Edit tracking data
_ _ _ _ _
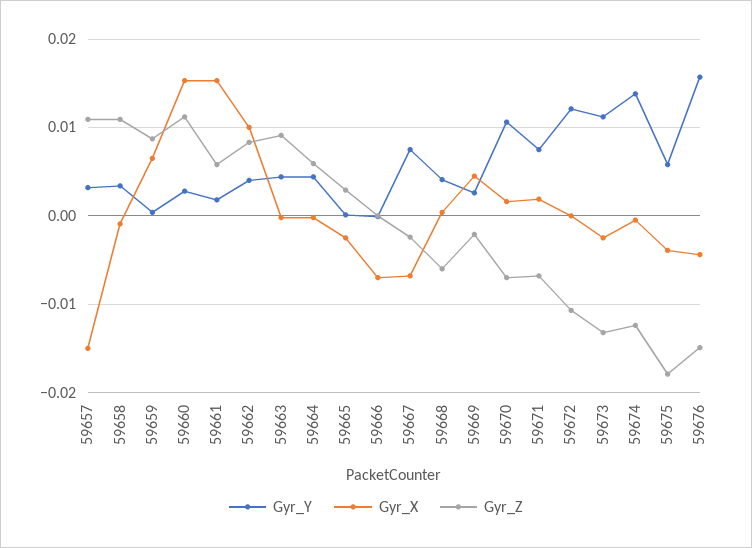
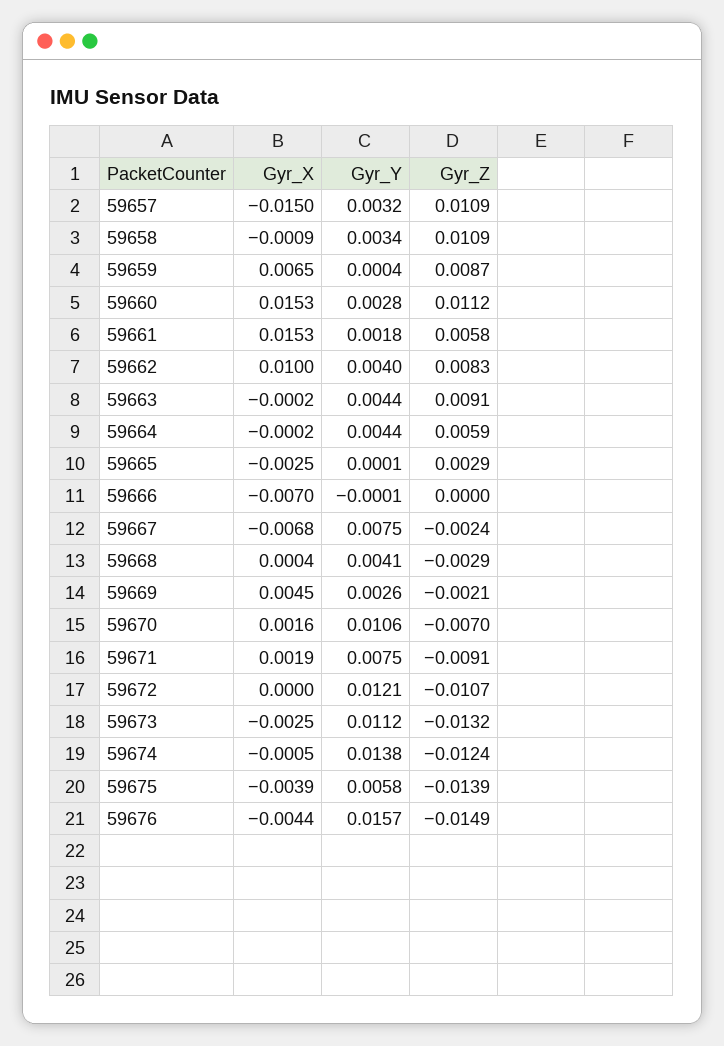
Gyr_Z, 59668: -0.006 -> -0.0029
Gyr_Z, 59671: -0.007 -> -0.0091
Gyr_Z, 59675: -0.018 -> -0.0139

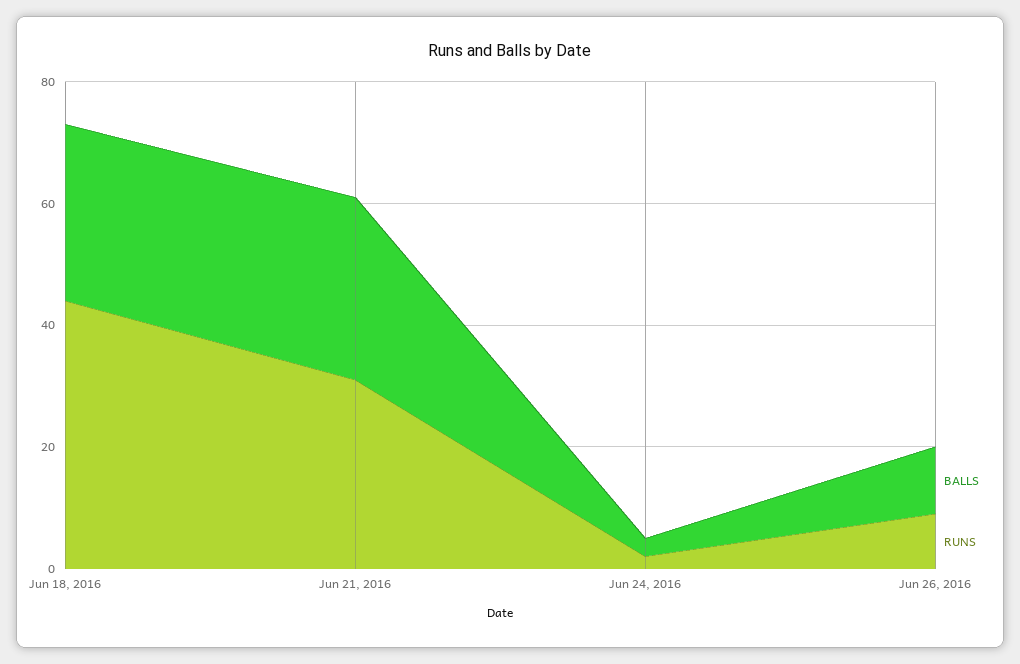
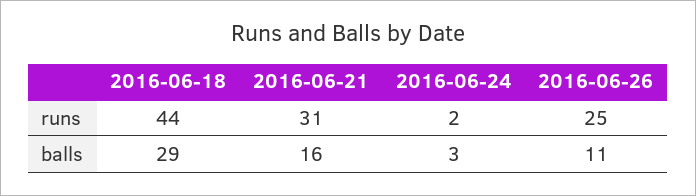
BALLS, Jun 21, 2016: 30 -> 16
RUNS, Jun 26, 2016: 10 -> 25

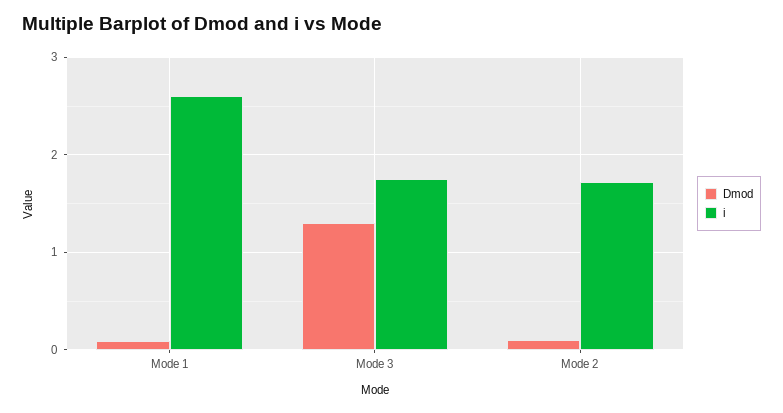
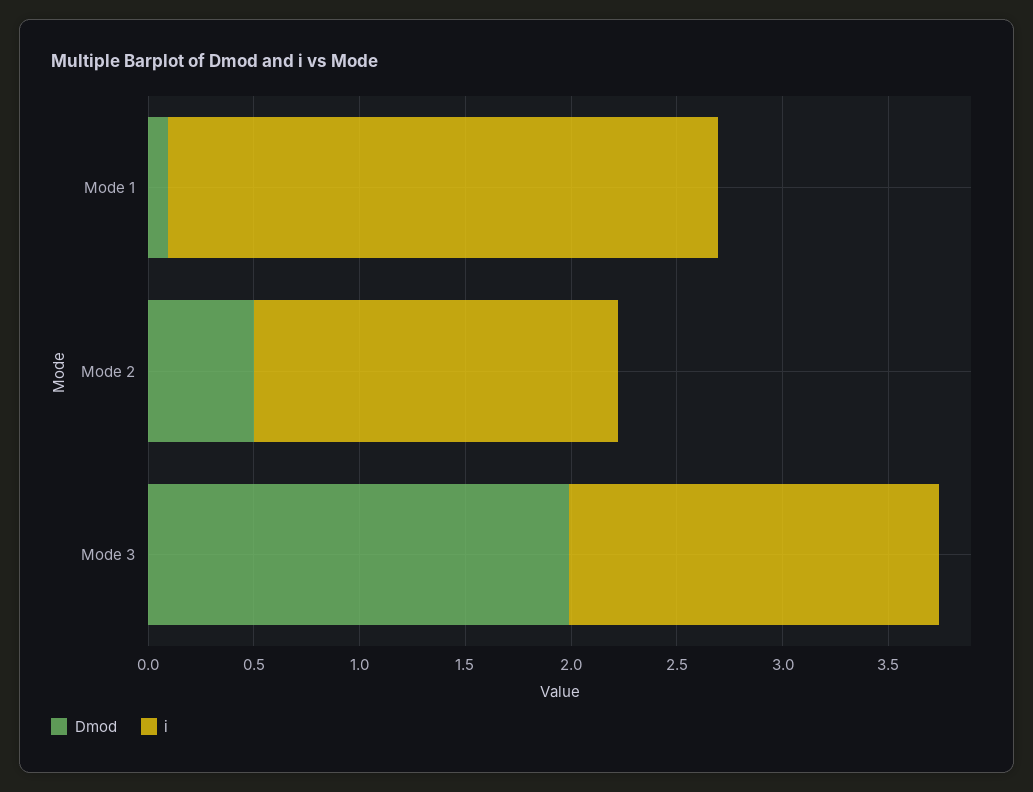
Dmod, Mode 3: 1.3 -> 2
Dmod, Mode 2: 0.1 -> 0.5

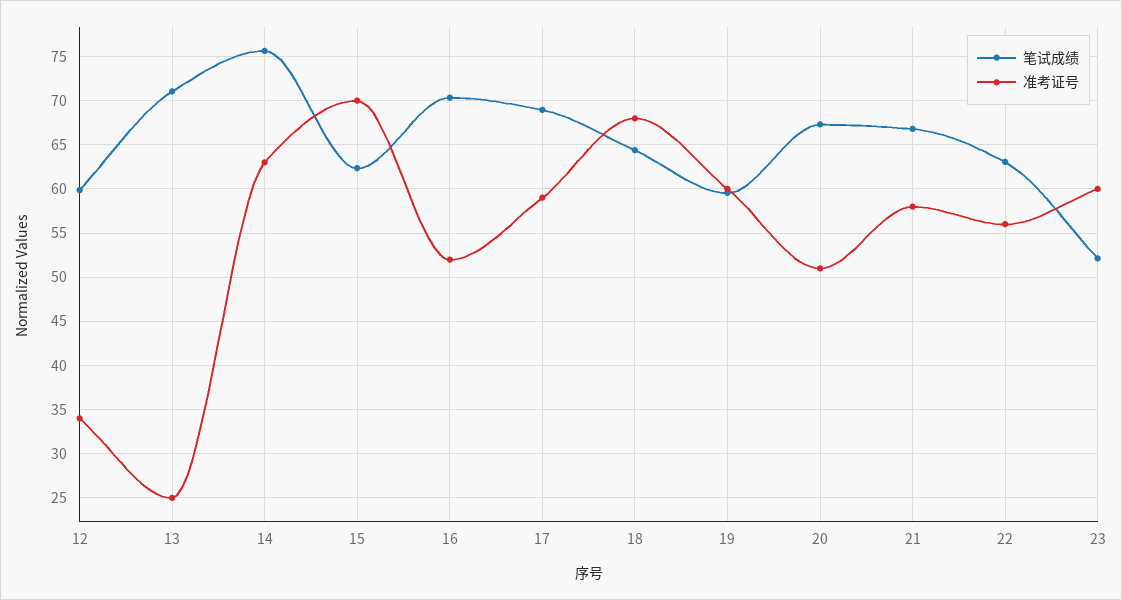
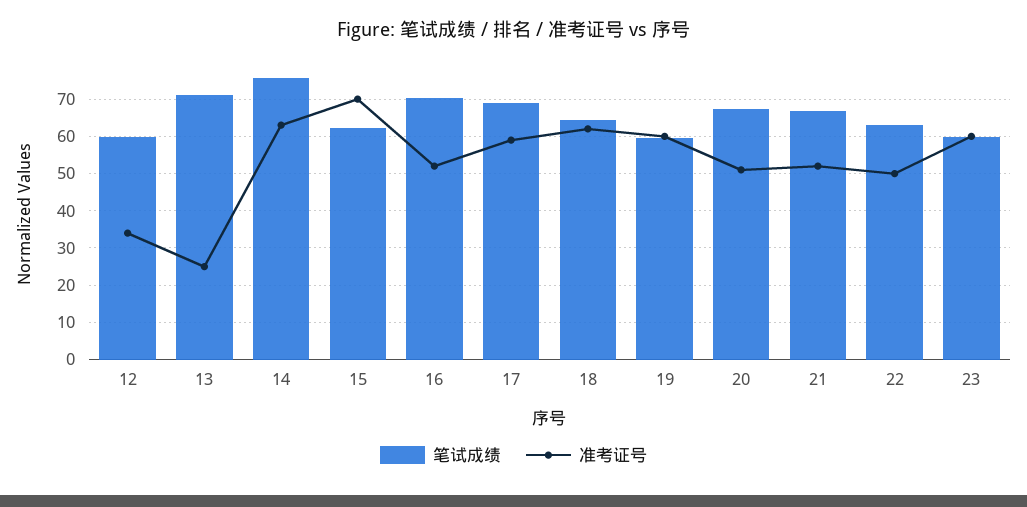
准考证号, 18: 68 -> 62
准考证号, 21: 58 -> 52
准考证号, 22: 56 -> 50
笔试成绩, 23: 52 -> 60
_ _ _ _ _
= Exercise =
Copy every line of the records exactly as it is written, but not the pictures.

= Task output =
Gyr_Z, 59668: -0.006 -> -0.0029
Gyr_Z, 59671: -0.007 -> -0.0091
Gyr_Z, 59675: -0.018 -> -0.0139

BALLS, Jun 21, 2016: 30 -> 16
RUNS, Jun 26, 2016: 10 -> 25

Dmod, Mode 3: 1.3 -> 2
Dmod, Mode 2: 0.1 -> 0.5

准考证号, 18: 68 -> 62
准考证号, 21: 58 -> 52
准考证号, 22: 56 -> 50
笔试成绩, 23: 52 -> 60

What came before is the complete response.